Für die meisten Leute wäre der Versuch, eine solche Fertigkeit zu erlernen, wie die Jagd nach einer Fata Morgana in der Wüste. Aber für Kain machte gerade die Herausforderung die Entscheidung umso reizvoller. Schließlich gab es zwar minderwertige oder abgewandelte Versionen der anderen Fertigkeiten im Lagerhaus, die man kaufen konnte, aber nichts, was auch nur annähernd dieser Fertigkeit ähnelte, konnte man wahrscheinlich ohne Beziehungen zu den höchsten Persönlichkeiten des Reiches oder mit extrem viel Glück erwerben.
Als er nach dem Buch griff, kribbelte es in seinen Fingern und für einen Moment verschwamm seine Sicht. Schwach leuchtende Linien, fast nicht wahrnehmbar, schimmerten in der Luft um ihn herum, bevor sie verschwanden. Der flüchtige Anblick ließ sein Herz pochen und seine Neugierde brennen.
„Dieses hier“, murmelte Kain. „Ich nehme dieses.“
Nachdem er seine Auswahl getroffen hatte, läutete Kain die Glocke am Eingang, um dem begleitenden Professor seine Wahl mitzuteilen.

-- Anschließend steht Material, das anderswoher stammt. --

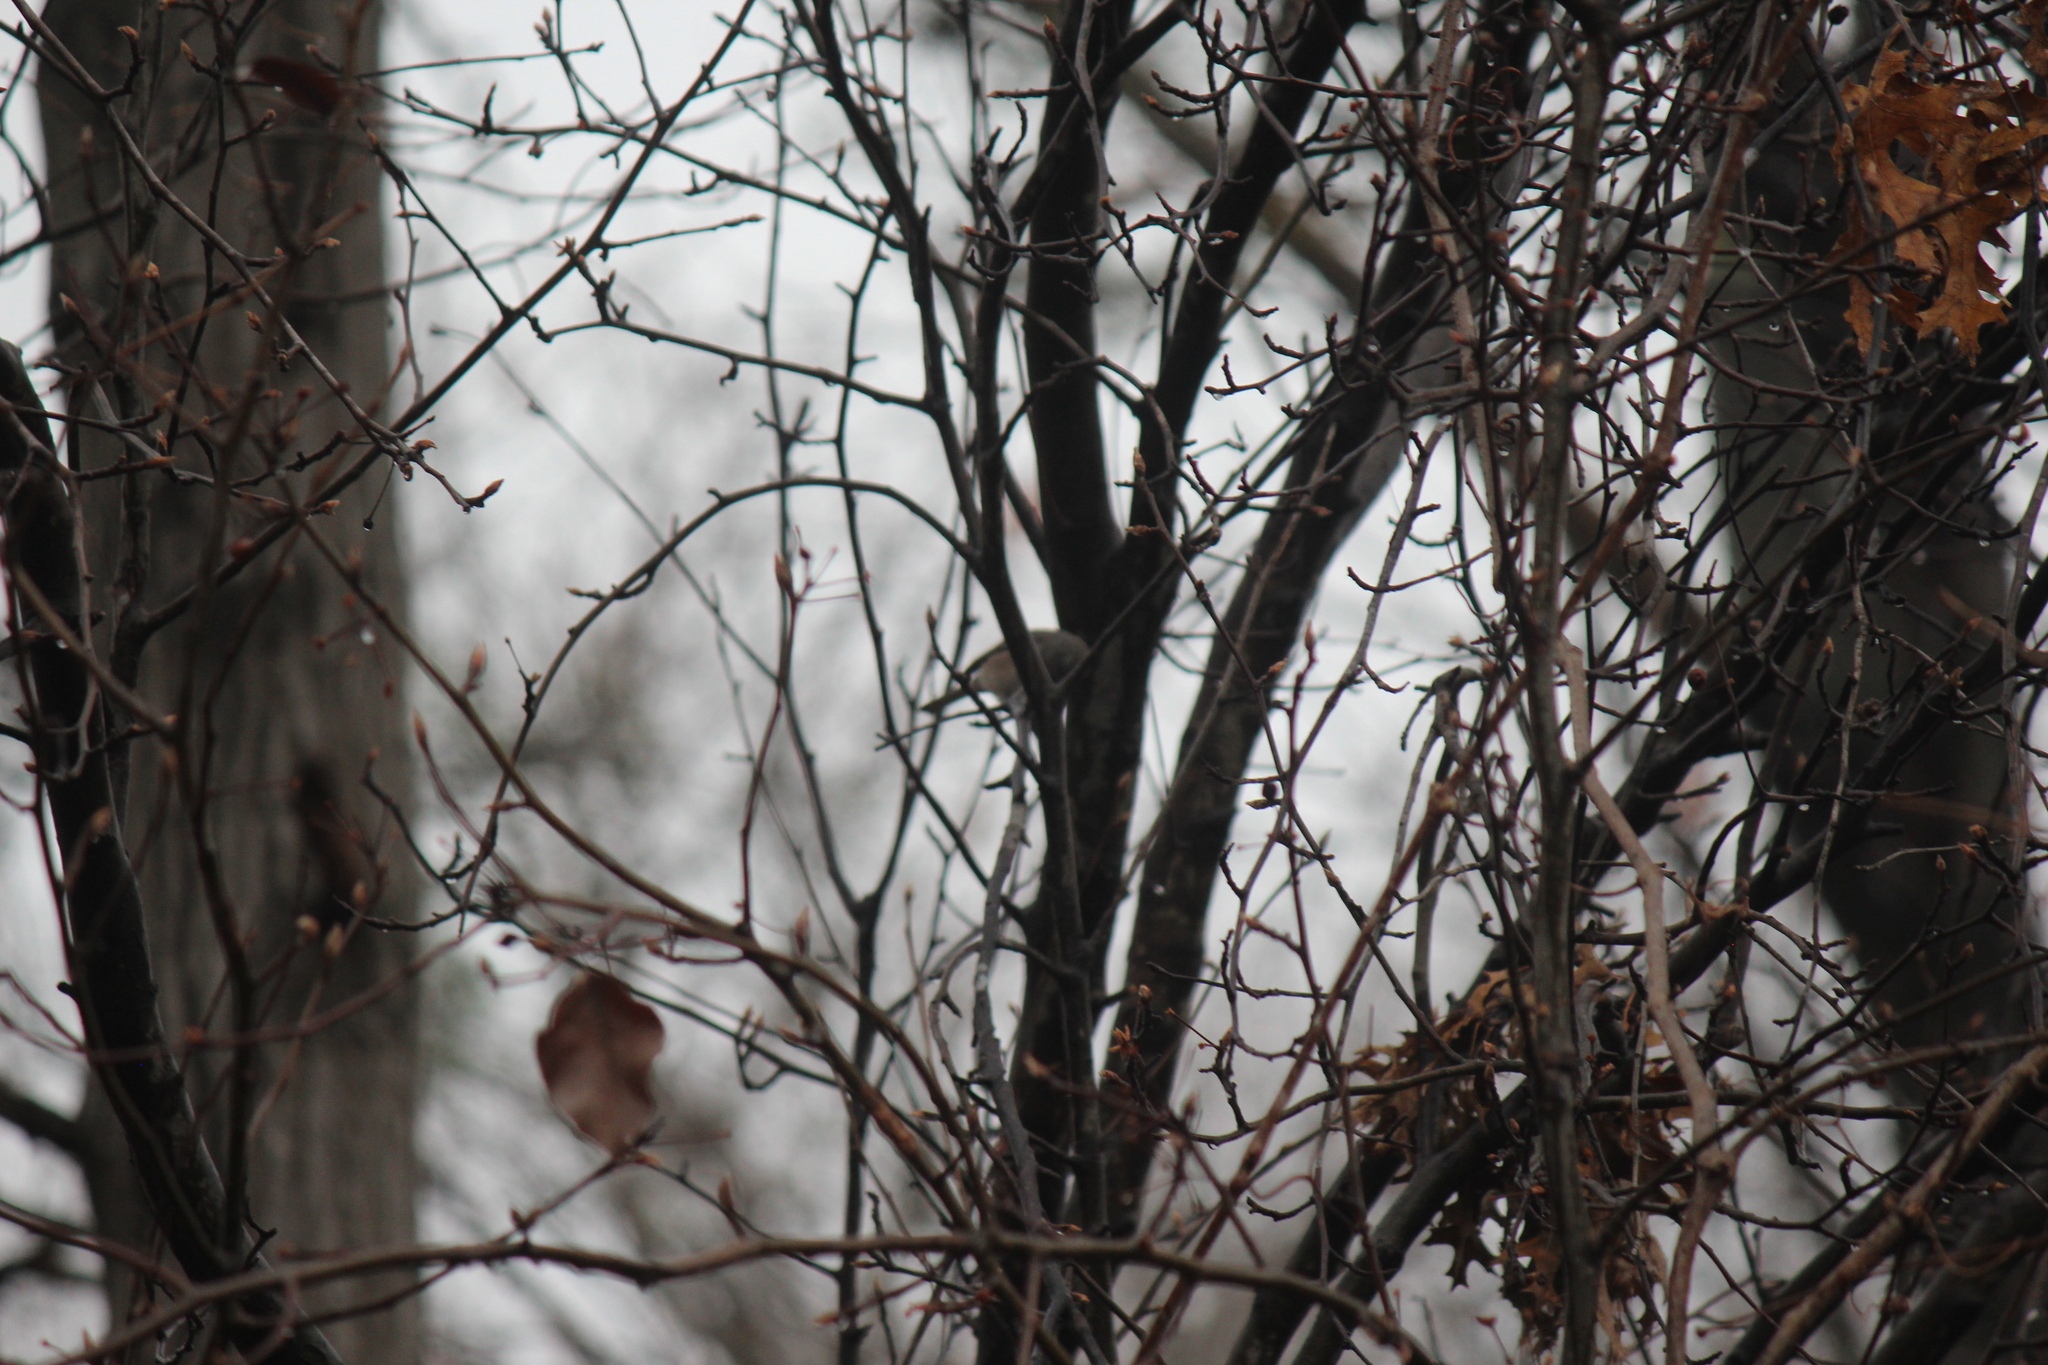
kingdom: Animalia
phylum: Chordata
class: Aves
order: Passeriformes
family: Paridae
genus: Baeolophus
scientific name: Baeolophus bicolor
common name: Tufted titmouse
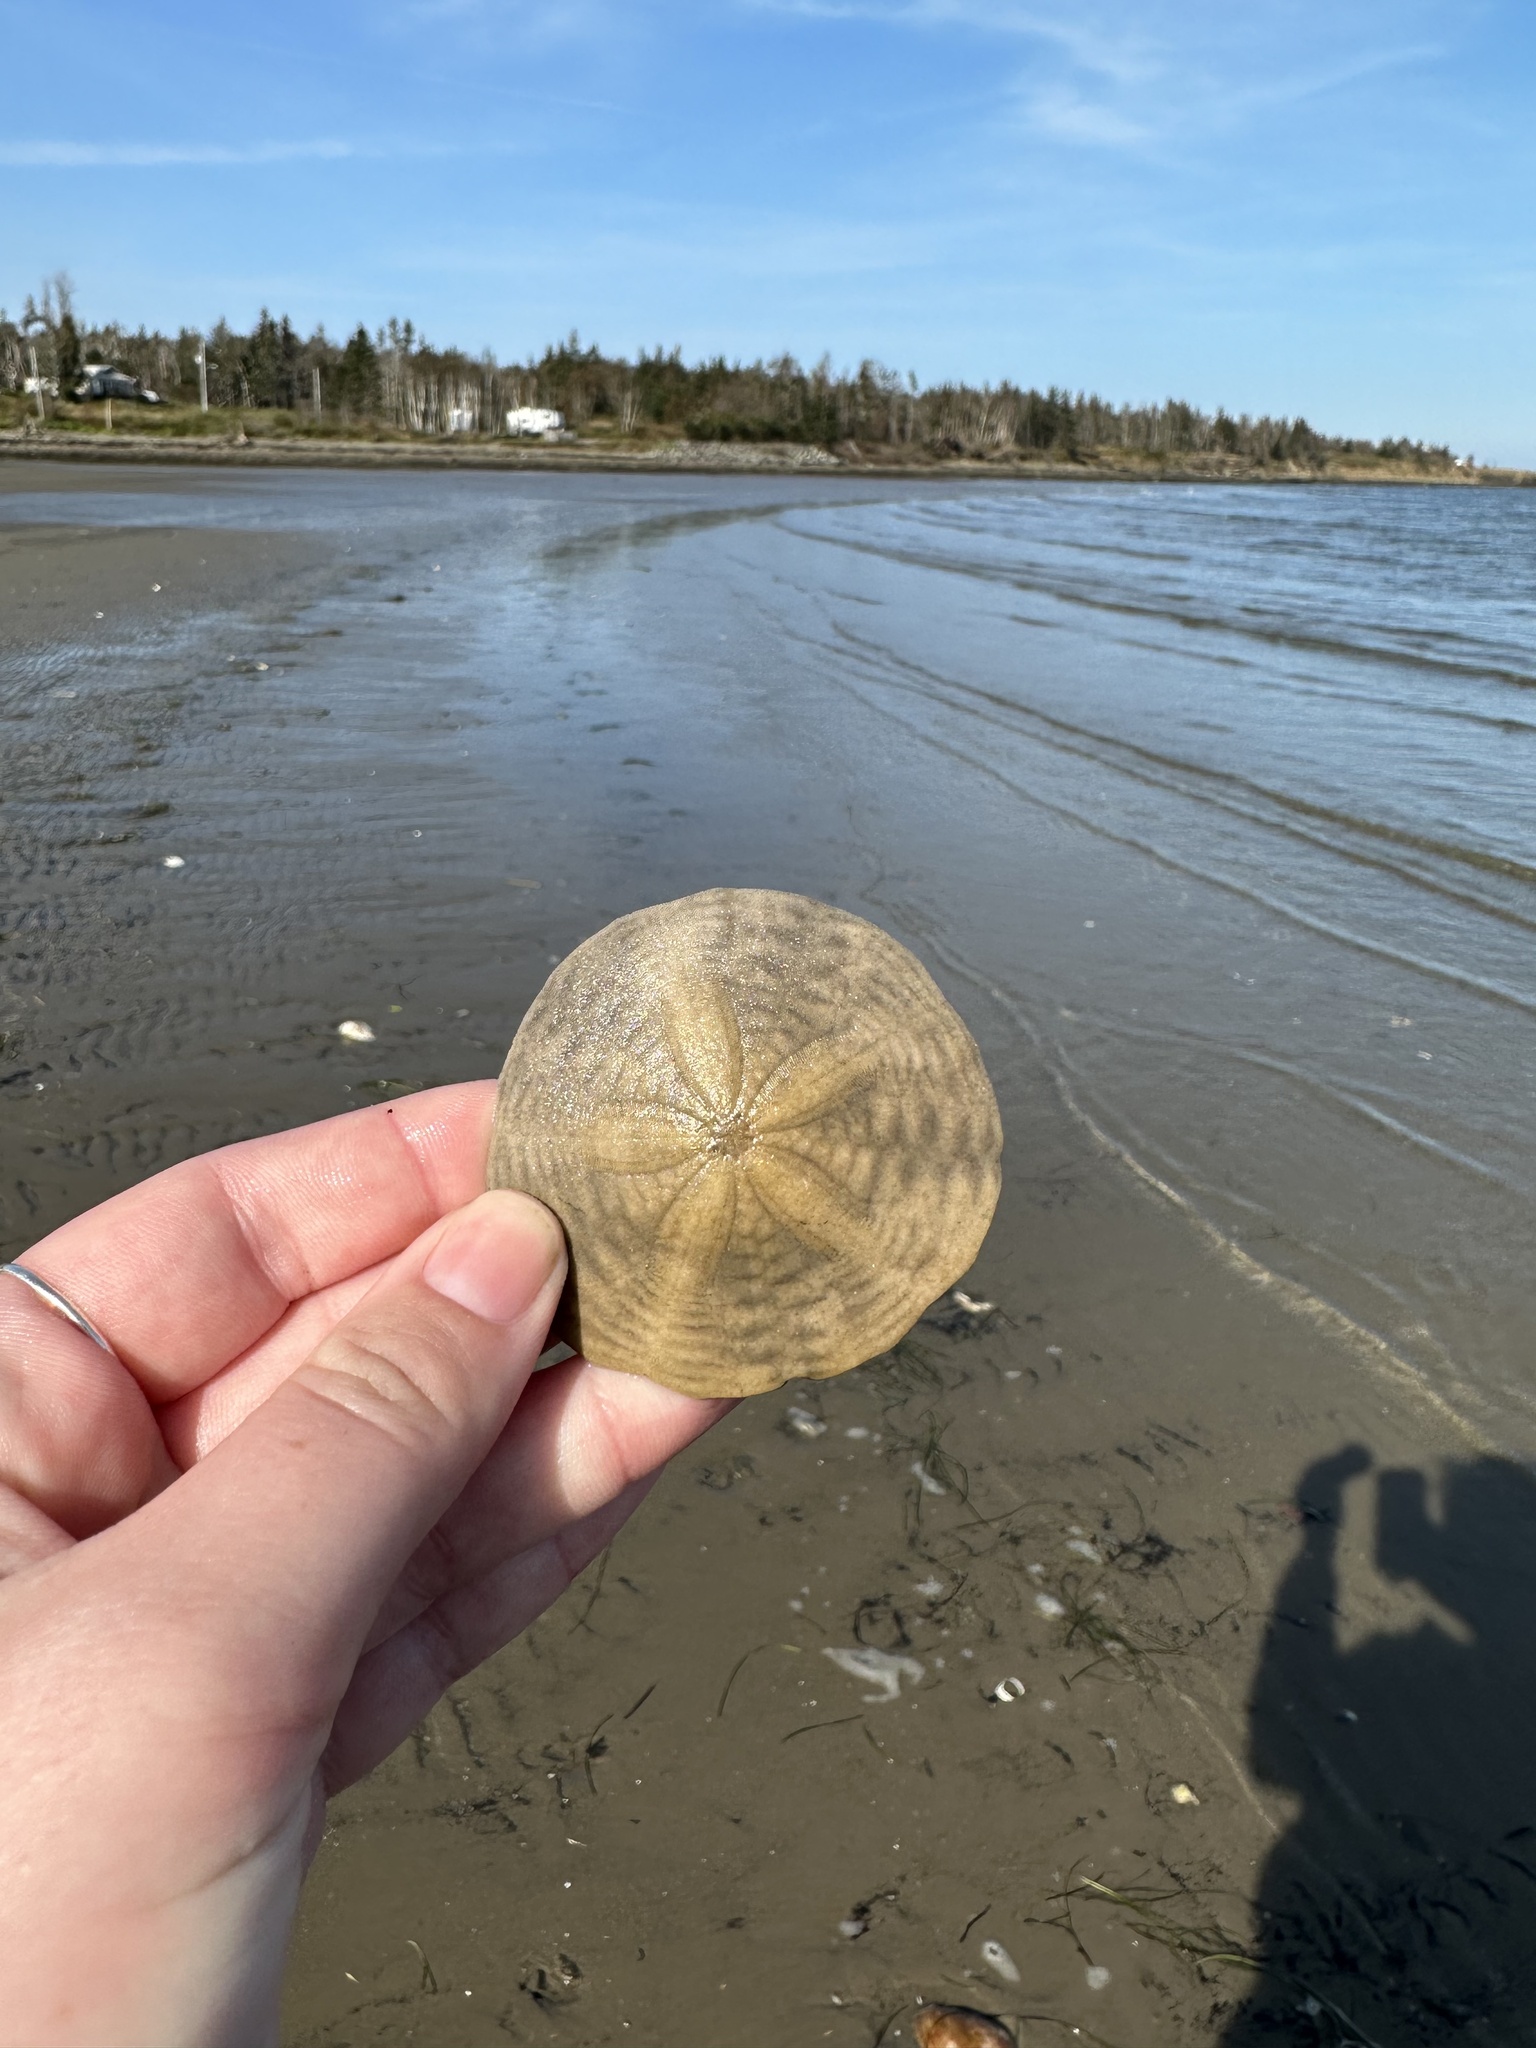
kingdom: Animalia
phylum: Echinodermata
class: Echinoidea
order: Echinolampadacea
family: Echinarachniidae
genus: Echinarachnius
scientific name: Echinarachnius parma
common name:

Als der Professor seine Wahl sah, huschte ein Ausdruck der Überraschung über sein Gesicht. „Eine ehrgeizige Wahl“, sagte er mit einer Mischung aus Bewunderung und Vorsicht in der Stimme. „Nur wenige würden es wagen, sich an den Fäden des Schicksals zu versuchen. Ich hoffe, du verstehst, dass die Chancen, dass sich durch den Tausch etwas ergibt, ziemlich gering sind.“
„Das tue ich“, antwortete Kain. Sein Tonfall war ruhig, aber entschlossen. Schließlich hätte er diese Fertigkeit nicht eingetauscht, wenn es sich um eine gewöhnliche, leicht zu erlernende Fertigkeit gehandelt hätte.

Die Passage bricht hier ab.